Chart interpretation exercises:
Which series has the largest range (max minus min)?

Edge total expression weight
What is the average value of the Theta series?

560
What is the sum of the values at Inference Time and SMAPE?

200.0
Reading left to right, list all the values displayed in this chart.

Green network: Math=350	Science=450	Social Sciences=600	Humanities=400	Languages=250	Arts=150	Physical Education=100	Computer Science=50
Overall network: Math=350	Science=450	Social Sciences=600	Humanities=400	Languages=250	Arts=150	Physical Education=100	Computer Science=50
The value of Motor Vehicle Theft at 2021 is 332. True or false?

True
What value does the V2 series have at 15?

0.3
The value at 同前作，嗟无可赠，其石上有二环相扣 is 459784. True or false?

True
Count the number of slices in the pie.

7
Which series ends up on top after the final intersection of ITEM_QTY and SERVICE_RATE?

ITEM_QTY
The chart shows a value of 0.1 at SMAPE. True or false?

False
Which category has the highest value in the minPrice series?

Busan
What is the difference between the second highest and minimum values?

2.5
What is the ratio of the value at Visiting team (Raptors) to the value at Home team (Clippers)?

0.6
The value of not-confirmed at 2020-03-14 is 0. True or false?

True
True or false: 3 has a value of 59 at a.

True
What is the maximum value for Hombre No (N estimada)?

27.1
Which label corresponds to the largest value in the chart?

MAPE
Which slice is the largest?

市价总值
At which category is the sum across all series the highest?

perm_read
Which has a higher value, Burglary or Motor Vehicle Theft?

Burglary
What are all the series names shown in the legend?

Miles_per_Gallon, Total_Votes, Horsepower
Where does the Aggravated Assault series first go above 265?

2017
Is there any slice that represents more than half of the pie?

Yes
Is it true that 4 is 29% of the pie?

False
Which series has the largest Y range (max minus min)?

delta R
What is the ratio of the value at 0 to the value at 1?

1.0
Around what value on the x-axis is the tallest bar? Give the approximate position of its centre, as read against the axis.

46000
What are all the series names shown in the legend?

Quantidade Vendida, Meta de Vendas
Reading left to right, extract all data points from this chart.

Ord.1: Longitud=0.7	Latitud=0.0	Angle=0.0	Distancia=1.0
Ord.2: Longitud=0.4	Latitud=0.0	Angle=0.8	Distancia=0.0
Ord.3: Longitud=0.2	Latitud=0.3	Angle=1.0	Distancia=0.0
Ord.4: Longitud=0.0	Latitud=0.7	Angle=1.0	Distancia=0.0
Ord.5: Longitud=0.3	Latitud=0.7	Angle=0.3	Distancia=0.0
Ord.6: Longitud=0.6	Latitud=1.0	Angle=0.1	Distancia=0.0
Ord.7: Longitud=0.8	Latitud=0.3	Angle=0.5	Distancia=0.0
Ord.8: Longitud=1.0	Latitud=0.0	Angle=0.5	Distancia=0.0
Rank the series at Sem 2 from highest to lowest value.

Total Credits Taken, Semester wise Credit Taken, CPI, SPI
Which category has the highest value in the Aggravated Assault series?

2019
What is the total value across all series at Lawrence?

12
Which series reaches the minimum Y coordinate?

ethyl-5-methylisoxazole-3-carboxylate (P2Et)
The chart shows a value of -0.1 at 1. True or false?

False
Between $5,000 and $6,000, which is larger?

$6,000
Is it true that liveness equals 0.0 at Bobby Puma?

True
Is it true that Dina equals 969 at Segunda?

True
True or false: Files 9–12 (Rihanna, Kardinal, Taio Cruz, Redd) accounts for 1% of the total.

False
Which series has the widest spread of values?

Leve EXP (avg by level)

- [PROBLEM DESCRIPTION]: Reproduce all of the material above word for word, from its first line through its last.

- [RESPONSE AREA]:
Which series has the largest range (max minus min)?

Edge total expression weight
What is the average value of the Theta series?

560
What is the sum of the values at Inference Time and SMAPE?

200.0
Reading left to right, list all the values displayed in this chart.

Green network: Math=350	Science=450	Social Sciences=600	Humanities=400	Languages=250	Arts=150	Physical Education=100	Computer Science=50
Overall network: Math=350	Science=450	Social Sciences=600	Humanities=400	Languages=250	Arts=150	Physical Education=100	Computer Science=50
The value of Motor Vehicle Theft at 2021 is 332. True or false?

True
What value does the V2 series have at 15?

0.3
The value at 同前作，嗟无可赠，其石上有二环相扣 is 459784. True or false?

True
Count the number of slices in the pie.

7
Which series ends up on top after the final intersection of ITEM_QTY and SERVICE_RATE?

ITEM_QTY
The chart shows a value of 0.1 at SMAPE. True or false?

False
Which category has the highest value in the minPrice series?

Busan
What is the difference between the second highest and minimum values?

2.5
What is the ratio of the value at Visiting team (Raptors) to the value at Home team (Clippers)?

0.6
The value of not-confirmed at 2020-03-14 is 0. True or false?

True
True or false: 3 has a value of 59 at a.

True
What is the maximum value for Hombre No (N estimada)?

27.1
Which label corresponds to the largest value in the chart?

MAPE
Which slice is the largest?

市价总值
At which category is the sum across all series the highest?

perm_read
Which has a higher value, Burglary or Motor Vehicle Theft?

Burglary
What are all the series names shown in the legend?

Miles_per_Gallon, Total_Votes, Horsepower
Where does the Aggravated Assault series first go above 265?

2017
Is there any slice that represents more than half of the pie?

Yes
Is it true that 4 is 29% of the pie?

False
Which series has the largest Y range (max minus min)?

delta R
What is the ratio of the value at 0 to the value at 1?

1.0
Around what value on the x-axis is the tallest bar? Give the approximate position of its centre, as read against the axis.

46000
What are all the series names shown in the legend?

Quantidade Vendida, Meta de Vendas
Reading left to right, extract all data points from this chart.

Ord.1: Longitud=0.7	Latitud=0.0	Angle=0.0	Distancia=1.0
Ord.2: Longitud=0.4	Latitud=0.0	Angle=0.8	Distancia=0.0
Ord.3: Longitud=0.2	Latitud=0.3	Angle=1.0	Distancia=0.0
Ord.4: Longitud=0.0	Latitud=0.7	Angle=1.0	Distancia=0.0
Ord.5: Longitud=0.3	Latitud=0.7	Angle=0.3	Distancia=0.0
Ord.6: Longitud=0.6	Latitud=1.0	Angle=0.1	Distancia=0.0
Ord.7: Longitud=0.8	Latitud=0.3	Angle=0.5	Distancia=0.0
Ord.8: Longitud=1.0	Latitud=0.0	Angle=0.5	Distancia=0.0
Rank the series at Sem 2 from highest to lowest value.

Total Credits Taken, Semester wise Credit Taken, CPI, SPI
Which category has the highest value in the Aggravated Assault series?

2019
What is the total value across all series at Lawrence?

12
Which series reaches the minimum Y coordinate?

ethyl-5-methylisoxazole-3-carboxylate (P2Et)
The chart shows a value of -0.1 at 1. True or false?

False
Between $5,000 and $6,000, which is larger?

$6,000
Is it true that liveness equals 0.0 at Bobby Puma?

True
Is it true that Dina equals 969 at Segunda?

True
True or false: Files 9–12 (Rihanna, Kardinal, Taio Cruz, Redd) accounts for 1% of the total.

False
Which series has the widest spread of values?

Leve EXP (avg by level)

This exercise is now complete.